Magnesium acetate in protein lysates - (Mar/21/2012 )
I'm working on preparation of protein lysates from recombinant E.coli. I induced 1OD culture with 0.5mM IPTG and grew it for 2 hours. After harvesting the cells, I used a lysing solution (Tris, NaCl, EDTA, lysozyme) and then sonicated the sample. When I ran the cell lysate on 10%SDS PAGE, I can't see a large blob-like band for my over-expressed protein! Infact, I can't even locate my over-expressed protein properly!!!
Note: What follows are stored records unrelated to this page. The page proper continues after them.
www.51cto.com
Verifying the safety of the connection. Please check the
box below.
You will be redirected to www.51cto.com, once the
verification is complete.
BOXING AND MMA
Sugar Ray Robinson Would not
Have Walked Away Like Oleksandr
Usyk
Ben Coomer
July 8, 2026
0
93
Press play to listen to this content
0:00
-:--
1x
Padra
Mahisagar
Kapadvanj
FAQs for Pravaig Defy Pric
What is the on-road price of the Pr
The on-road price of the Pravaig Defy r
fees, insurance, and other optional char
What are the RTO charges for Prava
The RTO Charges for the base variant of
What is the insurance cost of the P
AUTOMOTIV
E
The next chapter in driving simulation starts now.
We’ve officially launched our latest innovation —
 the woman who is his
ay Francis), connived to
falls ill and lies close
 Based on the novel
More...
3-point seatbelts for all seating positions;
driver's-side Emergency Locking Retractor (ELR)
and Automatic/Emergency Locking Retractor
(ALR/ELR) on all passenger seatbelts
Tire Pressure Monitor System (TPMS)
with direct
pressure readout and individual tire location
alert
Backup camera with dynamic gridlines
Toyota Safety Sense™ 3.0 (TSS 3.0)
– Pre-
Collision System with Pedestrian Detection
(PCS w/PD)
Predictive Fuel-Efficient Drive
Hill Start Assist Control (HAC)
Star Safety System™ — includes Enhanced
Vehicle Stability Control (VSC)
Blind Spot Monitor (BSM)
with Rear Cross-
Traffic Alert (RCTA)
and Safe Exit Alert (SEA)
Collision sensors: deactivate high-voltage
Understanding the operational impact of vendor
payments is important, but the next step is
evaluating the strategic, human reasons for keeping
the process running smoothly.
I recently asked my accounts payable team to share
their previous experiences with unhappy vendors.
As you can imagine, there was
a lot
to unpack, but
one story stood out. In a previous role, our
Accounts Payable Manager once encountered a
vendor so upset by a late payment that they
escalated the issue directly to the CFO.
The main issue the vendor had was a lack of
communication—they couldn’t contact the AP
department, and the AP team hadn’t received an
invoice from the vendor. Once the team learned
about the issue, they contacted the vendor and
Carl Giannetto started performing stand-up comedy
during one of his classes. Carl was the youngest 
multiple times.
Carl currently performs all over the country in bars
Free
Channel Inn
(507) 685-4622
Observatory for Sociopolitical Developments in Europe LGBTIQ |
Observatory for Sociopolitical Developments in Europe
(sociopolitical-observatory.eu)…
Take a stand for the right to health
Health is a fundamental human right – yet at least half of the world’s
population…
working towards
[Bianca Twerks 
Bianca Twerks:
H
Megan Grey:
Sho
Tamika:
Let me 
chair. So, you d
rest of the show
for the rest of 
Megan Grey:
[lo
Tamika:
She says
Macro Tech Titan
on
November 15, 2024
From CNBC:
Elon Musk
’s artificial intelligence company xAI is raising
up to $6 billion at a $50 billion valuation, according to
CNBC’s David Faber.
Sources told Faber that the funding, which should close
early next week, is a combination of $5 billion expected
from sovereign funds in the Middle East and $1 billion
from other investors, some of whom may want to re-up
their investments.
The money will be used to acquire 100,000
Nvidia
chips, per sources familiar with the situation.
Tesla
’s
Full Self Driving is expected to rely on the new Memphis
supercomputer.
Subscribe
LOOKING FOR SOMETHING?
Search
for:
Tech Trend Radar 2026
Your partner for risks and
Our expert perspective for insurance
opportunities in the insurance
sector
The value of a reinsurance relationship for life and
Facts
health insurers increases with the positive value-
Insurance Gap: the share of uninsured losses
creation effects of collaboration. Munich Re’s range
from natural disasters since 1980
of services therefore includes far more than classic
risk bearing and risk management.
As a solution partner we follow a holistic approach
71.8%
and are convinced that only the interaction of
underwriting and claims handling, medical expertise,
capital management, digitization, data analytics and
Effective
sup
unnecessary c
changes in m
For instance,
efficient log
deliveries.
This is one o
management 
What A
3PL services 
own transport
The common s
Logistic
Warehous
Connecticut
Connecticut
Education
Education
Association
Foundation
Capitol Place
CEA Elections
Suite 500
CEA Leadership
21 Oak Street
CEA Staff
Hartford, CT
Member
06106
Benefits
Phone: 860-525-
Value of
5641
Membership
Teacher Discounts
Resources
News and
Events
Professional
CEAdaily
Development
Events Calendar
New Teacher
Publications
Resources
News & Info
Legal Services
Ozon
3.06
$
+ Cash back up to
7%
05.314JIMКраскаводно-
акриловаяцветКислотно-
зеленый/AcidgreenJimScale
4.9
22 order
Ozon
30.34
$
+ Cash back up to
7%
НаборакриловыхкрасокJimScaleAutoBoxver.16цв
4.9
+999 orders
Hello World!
I read in a few articles that magnesium acetate should be added before sonication. What is the role of magnesium acetate???!!! I'm so confused!!!
Please help me out
I don't know the function of magnesium acetate for sonication. I did a quick Google search to find articles on the subject and came up with nothing.
I have successfully used sonication to lyse E. coli after overexpressing proteins. Make sure the sonicator has been tuned properly before every run. I usually do 10 repetitions of the following:
10 second sonicator burst at the highest setting for your particular sonifier probe with 30 seconds on ice to cool the sample. Repeat 9 times. This should lyse most of the cells especially after your lysosome step.
If the sonification doesn't work, try chemical lysis. Novagen (EMD Biochemicals) makes a great product called Bugbuster to lyse E.coli. It is REALLY easy to use with nice results. If you go this route, make sure to purchase the kit with Benzonase. This enzyme will chew up DNA and RNA, leaving only the proteins behind.